Today’s blog entry is a follow up to yesterday’s post “Once Upon a Nonprofit…

The news media has perfected the art of storytelling thanks to audience participation. Today’s coverage of the shooting at a Colorado cinema during a midnight showing of Batman: The Dark Knight Rises can serve as a lesson in how the ever growing pool of citizens willing to jump in front of a camera is necessary to construct an engaging story.

Building a Foundation Quickly

As police in Aurora, Colorado were notified around 12:39 am MT that a gunman was firing into a crowded theater, audience members were trying to escape. Minutes later video was being posted of survivors staggering through the theaters front doors, stained in blood. The citizen journalist was once again leading the effort to share breaking news.

Unable to wait for dispatched news crews to send in footage, stations frequently rely on first hand reports to begin their coverage of an event. Today was no different as shaky, grainy, handheld video and photos were shared online.

As the seed of the story gained momentum the media began the early stages of research that would shape the story throughout the day.

“Pounding the Pavement”

Today’s media continues to collect data by asking the age-old questions: Who, What, When, Where, Why and How. Several of the members of the audience were quick to share their accounts of the shooting. Gone are the days of “No comment” and “Get that camera out of my face.” Now exists a collection of citizens who are comfortable sharing emotional details as if they each underwent media training in grade school.

As the details of the shooting were collected, it was up to the press to perform traditional research, including speaking with police sources, to identify the suspected gunman.

Early this morning, 24 year-old James Eagan Holmes, a neuroscience PhD candidate living in Colorado, was identified as the suspect. It took several hours, but sure enough a photo emerged and has since been said to be the face hiding behind the gas mask during the attack.

B Roll

This story extended to a secondary story regarding booby traps and incendiary devices that are suspected to be at the home of James Holmes. Camera crews grabbed some footage of officials on fire engine ladders as they broke windows. However, with little progress and incoming reports that entry to the apartment might not be gained until several days, the media ran loops of their B roll without much news to share.

President Barack Obama took the stage quickly today as well as presidential candidate Mitt Romney. Neither provided more than a brief soundbite for news updates.

The Side Story

At this point we saw the emergence of more than one side story. In a 24-hour news cycle it is necessary to grow stories beyond their basic details.

Jessica Ghawi

The first side story that I saw was the story of Jessica Ghawi, a young woman who was feared dead at the time of writing this entry. Jessica narrowly escaped a shooting in Canada recently when she left a mall after feeling an odd sensation only moments before a gunman opened fire at a food court.

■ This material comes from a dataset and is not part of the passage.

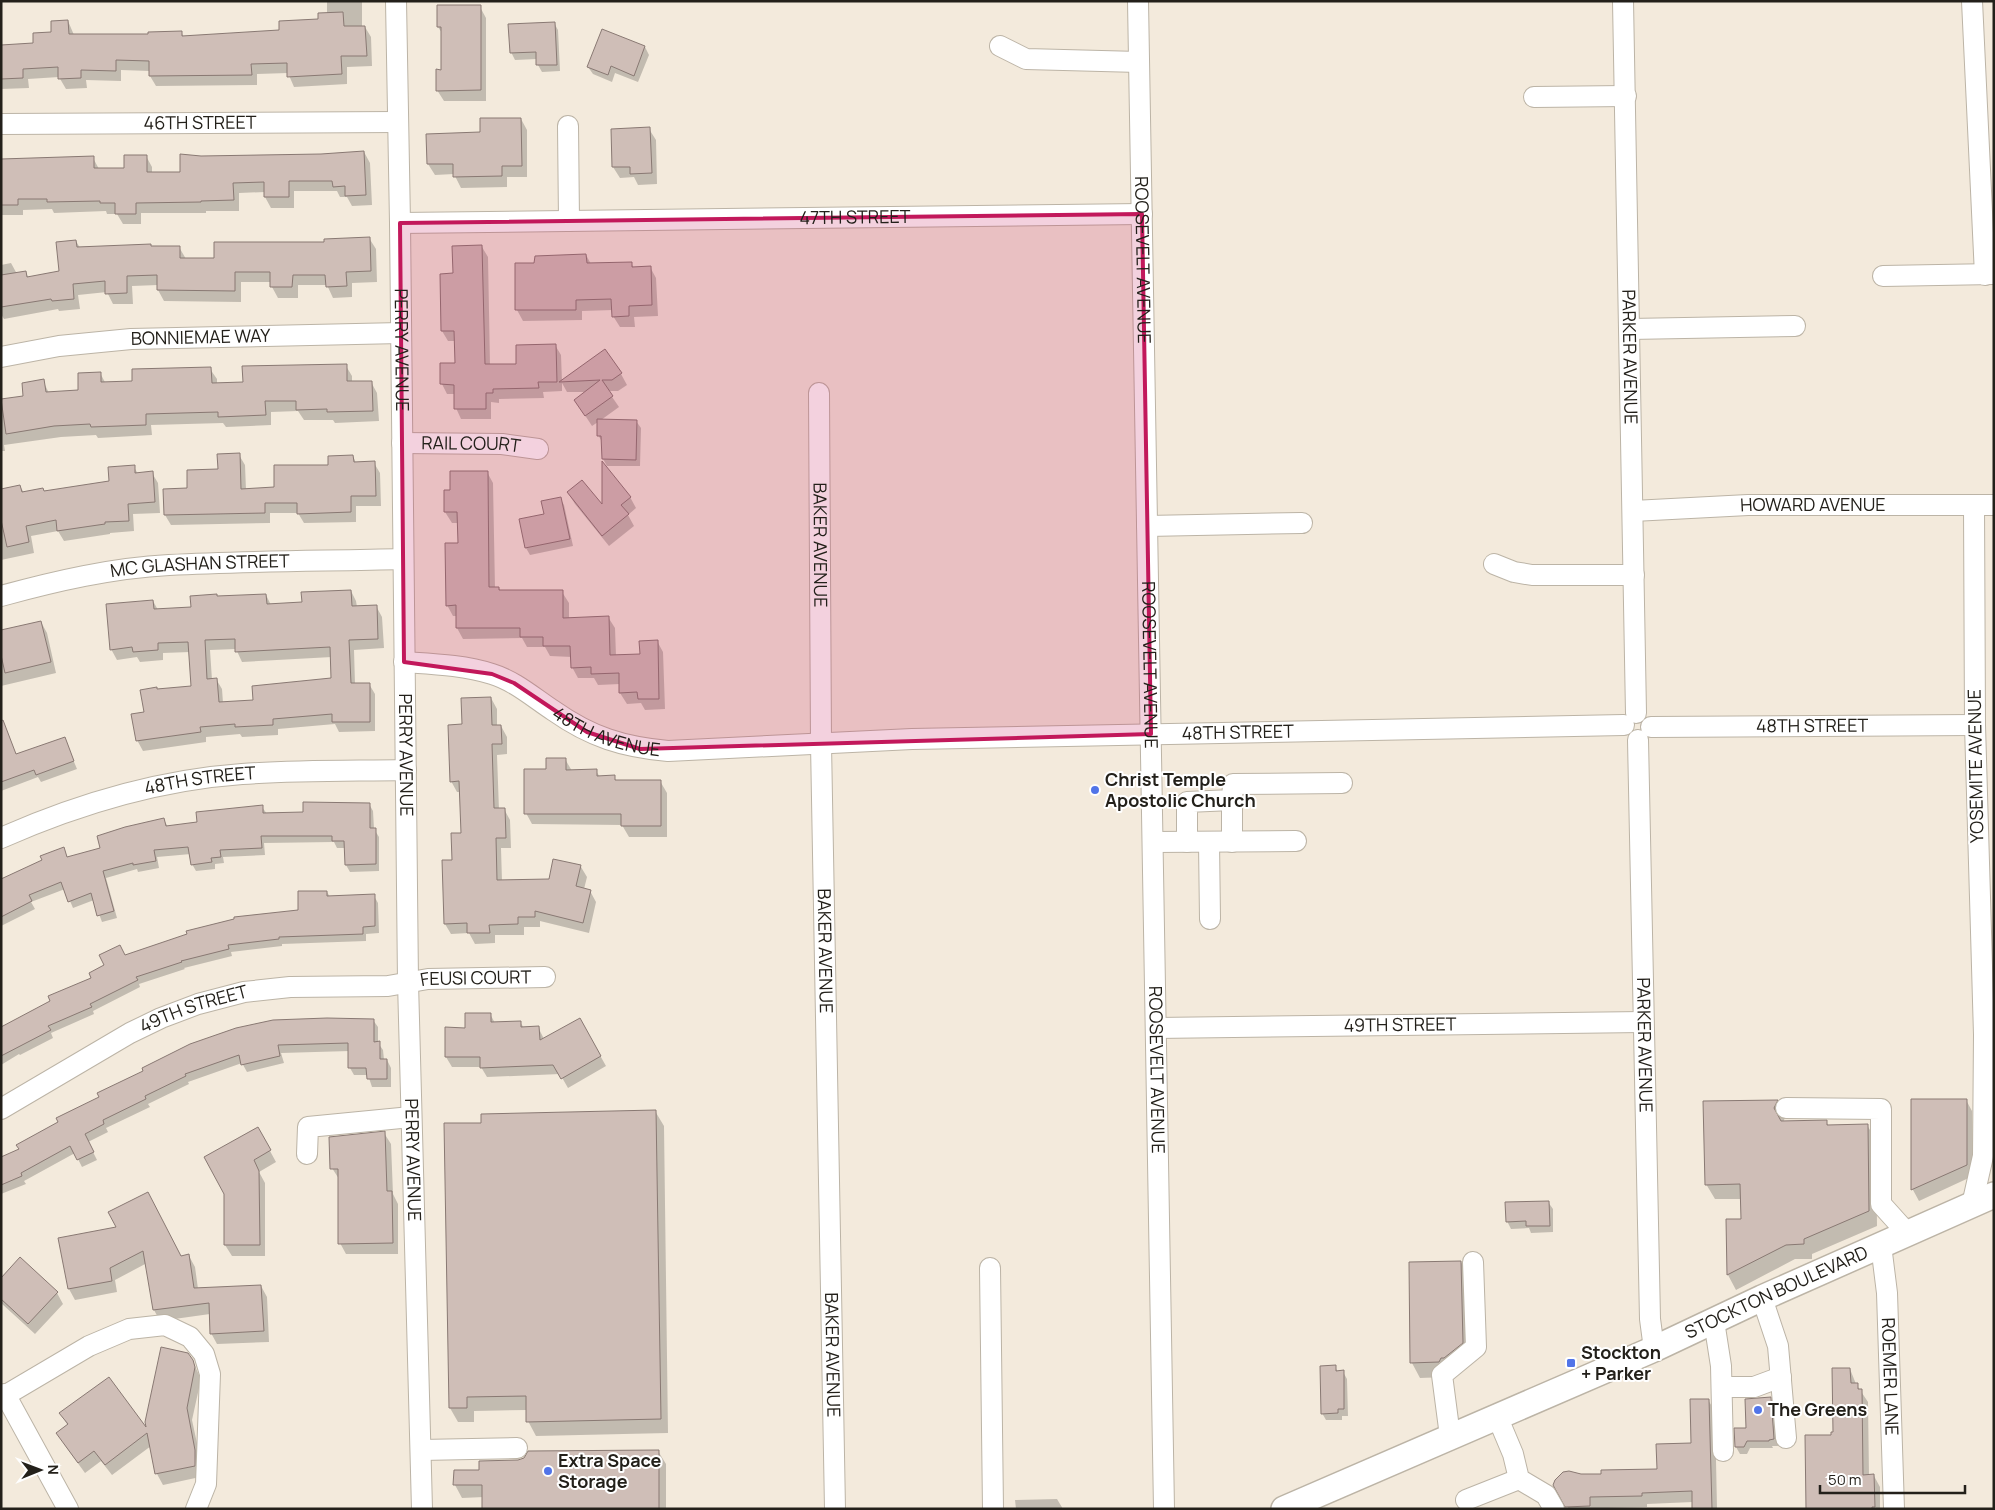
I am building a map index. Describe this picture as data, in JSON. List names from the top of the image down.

Jessica’s friends came forward to discuss her love of life, kindness to others and her aspirations to be a sports reporter. As photos of Jessica were acquired, more friends called in, at least one with a professional head shot from the news station where she works.

Jennifer Seeger

The second side story was Twilight t-shirt wearing Jennifer Seeger, a survivor who had a rifle in her face earlier in the day and lived to tell the tale. Jennifer recounted her scramble to safety as she guided others out of the theater. On more than one occasion she mentioned her willingness to “take a bullet” for several of the people with whom she shared this experience.

After Jennifer provided multiple interviews, repeatedly on CNN into the afternoon, she became increasingly poised, as she surely must have been feeling the after effects of shock. However, her repetition of phrases appeared studied as if she was performing for the camera. At one point she repeated how she would have taken a bullet for a man she was helping only to recount how she fled once she heard the gunman was returning; an inconsistency that hopefully will not appear in her assured future on the talk show circuit.

Gossip and Rumor

Throughout the day the media was also sure to feed us gossip and rumor in the form of an eerie quote from James Holmes’ mother and hints at a connection with the Batman movie being shown in the theater.

In early reports, ABC obtained a quote from the mother of James Holmes: “You have the right person.” It was an unsettling statement that has yet to be fully explored but continues to be mentioned with some repetition as the side stories fade away.

A rumor was also shared that James Holmes had died his hair red and told police that he was The Joker in reference to the Batman villain. This report, oddly enough, came out of the NYPD, where the police chief of Aurora had previously served. Chief Dan Oates informed the media during a brief press conference that he had spoken with his former colleagues but that he would not divulge the content of that conversation.

Lessons in Storytelling

The news media is often a subtle machine. Every hour of every day they are perfecting their abilities to obtain key interviews, perform research quickly and shape stories into a narrative that is sure to hook an audience.

The many moving parts of modern news media noisily attract our attention whenever a tragedy strikes. It is during these unfortunate events that there are frequently multiple players, more than one or two angles and crowds of people providing content and eager to speak up.

A successful storyteller can learn a lot from following the news media…good and bad.